図4は、普通ポルトランドセメントの養生期間5日の供試体の通電深さ毎の比抵抗値の経時変化を示すグラフ、図5は2種類のセメントの2種類の養生期間(7日と28日)の各供試体の2種類の通電深さ(5mmと70mm)の比抵抗値の経時変化を示すグラフ、図6は普通ポルトランドセメントの5種類(1日、3日、5日、7日、28日)の養生期間の各供試体の通電深さ5mmの比抵抗値の経時変化を示すグラフ、図7は普通ポルトランドセメントの5種類(1日、3日、5日、7日、28日)の養生期間の各供試体の通電深さ50mmの比抵抗値の経時変化を示すグラフ、図8は2種類のセメントの各養生期間の供試体10個の真空吸水面積率と各供試体の通電深さ50mmの脱型直前の比抵抗値の関係を示すグラフ、を各々示す。
【0072】
図4に示すグラフからは、養生終了の5日間の比抵抗値はどの深さでも同様な値であるが、脱型後、コンクリート表面に近いほど比抵抗値が増大していることが判る。即ち、通電深さ5mm、10mm、20mm、30mmでは、外気からの乾燥の影響を受け、50mmと70mmでは乾燥の影響を受けていないことが判る。
【0073】
図5に示すグラフからは、養生期間7日の通電深さ5mmでは、2種類のセメントが同様の比抵抗値を示しているが、脱型後はコンクリート表面からの乾燥の影響を受け比抵抗値が増加していることが判る。

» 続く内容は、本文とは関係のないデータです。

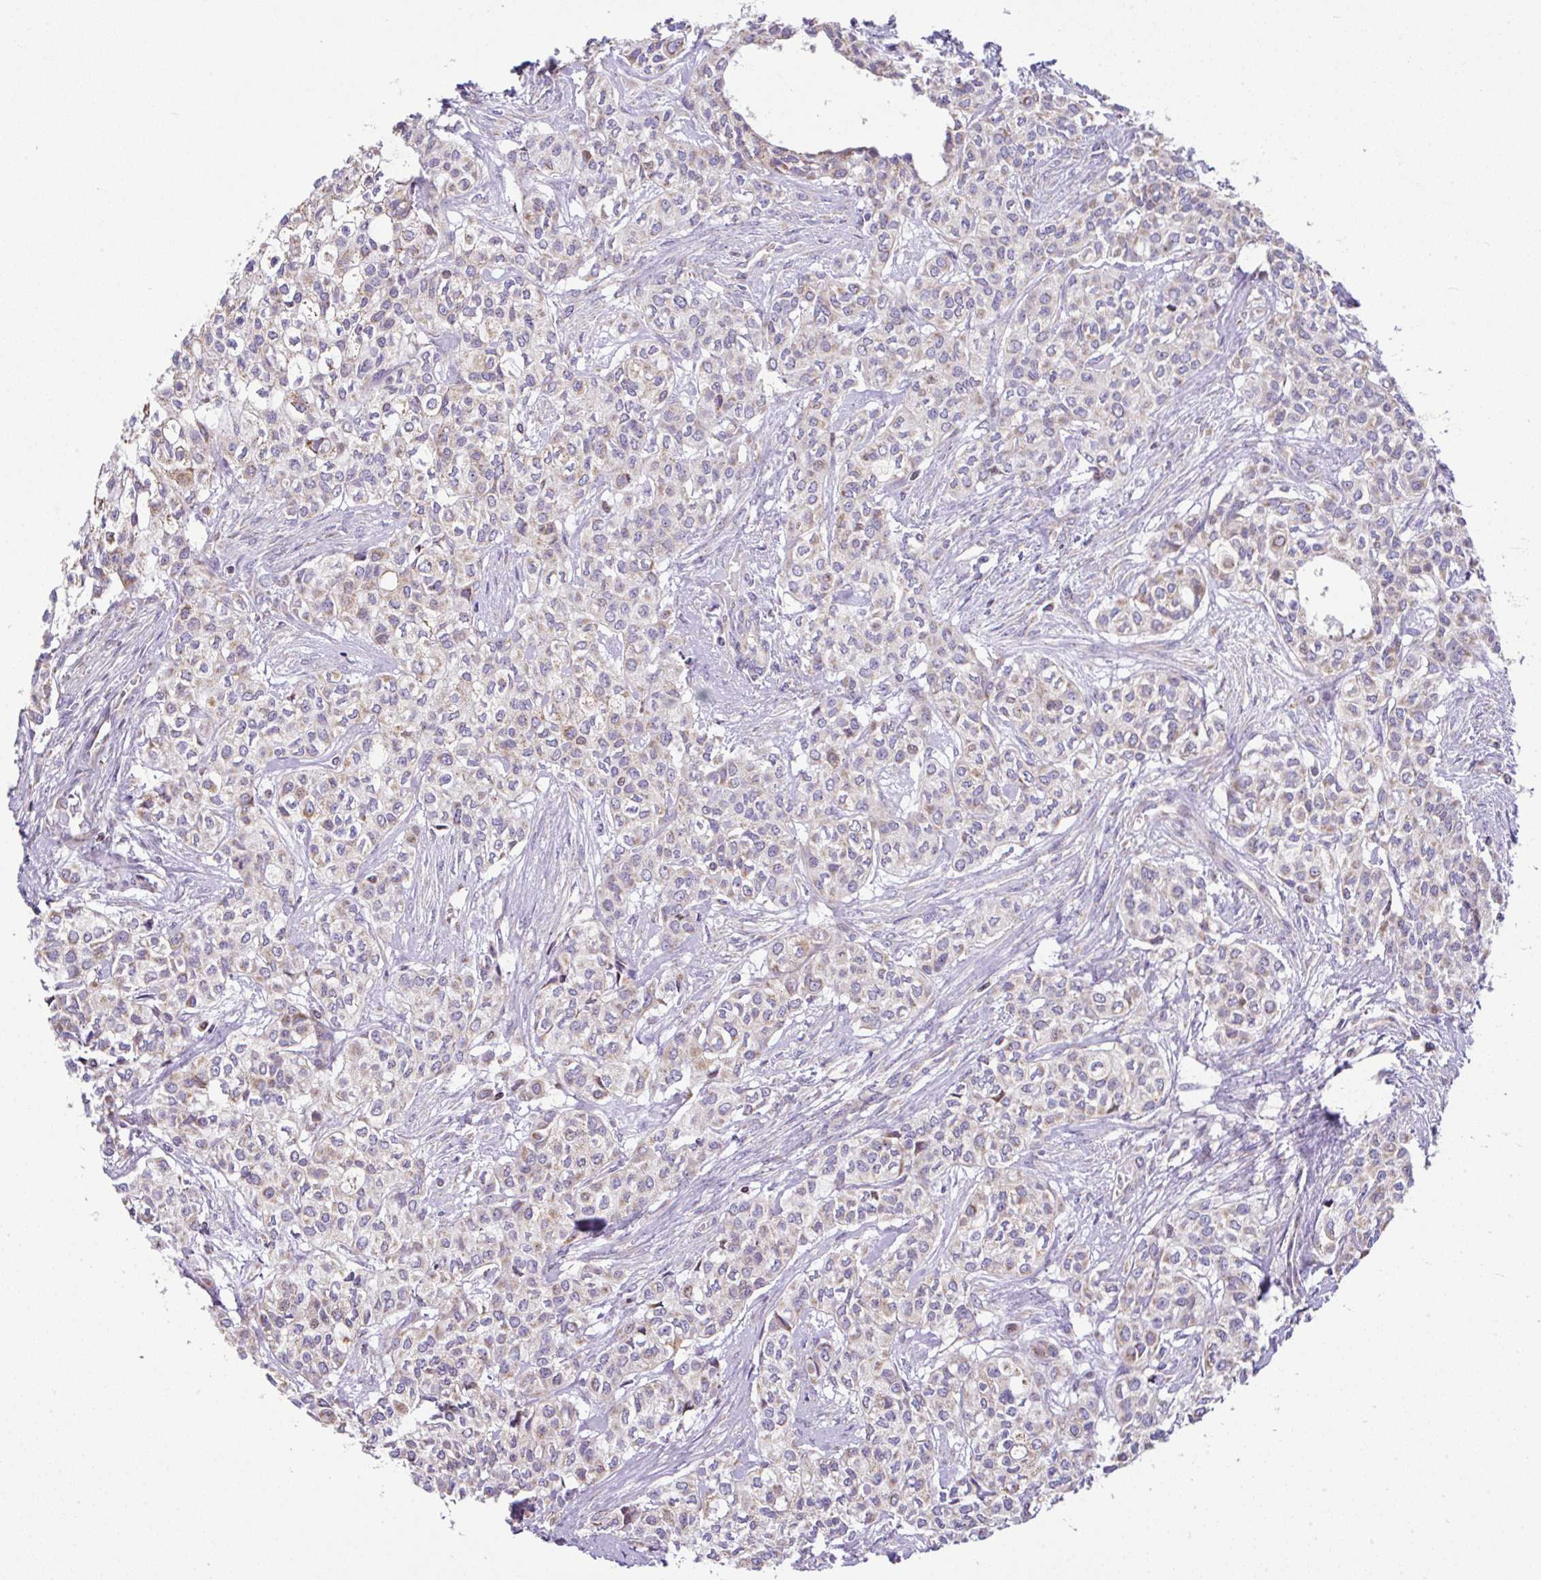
{"staining": {"intensity": "weak", "quantity": "25%-75%", "location": "cytoplasmic/membranous"}, "tissue": "head and neck cancer", "cell_type": "Tumor cells", "image_type": "cancer", "snomed": [{"axis": "morphology", "description": "Adenocarcinoma, NOS"}, {"axis": "topography", "description": "Head-Neck"}], "caption": "About 25%-75% of tumor cells in human head and neck adenocarcinoma display weak cytoplasmic/membranous protein staining as visualized by brown immunohistochemical staining.", "gene": "FIGNL1", "patient": {"sex": "male", "age": 81}}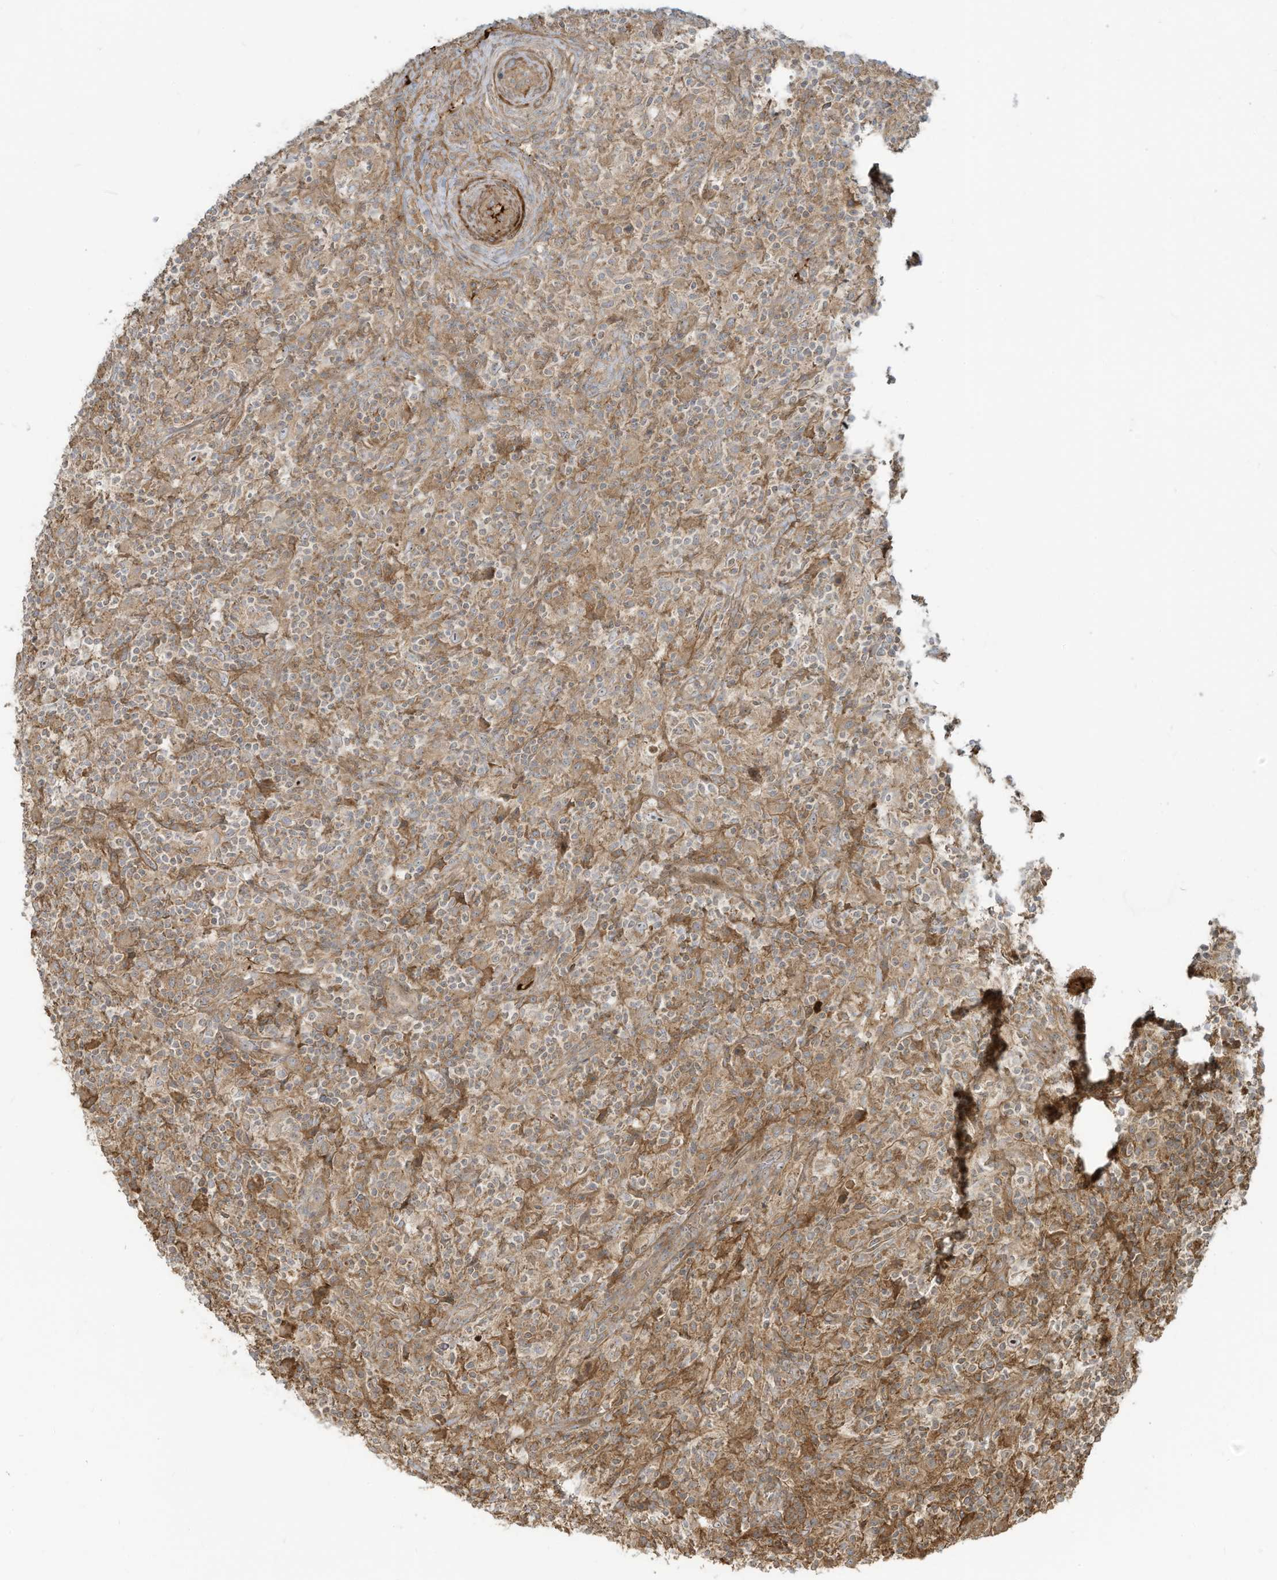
{"staining": {"intensity": "moderate", "quantity": "25%-75%", "location": "cytoplasmic/membranous,nuclear"}, "tissue": "lymphoma", "cell_type": "Tumor cells", "image_type": "cancer", "snomed": [{"axis": "morphology", "description": "Hodgkin's disease, NOS"}, {"axis": "topography", "description": "Lymph node"}], "caption": "Protein expression analysis of Hodgkin's disease exhibits moderate cytoplasmic/membranous and nuclear staining in about 25%-75% of tumor cells.", "gene": "ENTR1", "patient": {"sex": "male", "age": 70}}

特に、高炉セメントB種(BB)は、高炉スラグ微粉末が混和されていることから水和反応が遅延し、乾燥の影響を受けたため、普通ポルトランドセメント(N)に比べて比抵抗値がより増加している。
一方、養生期間28日の通電付加70mmでは、2種類のセメントのいずれもが比抵抗値の急激な増加がみられないことが判る。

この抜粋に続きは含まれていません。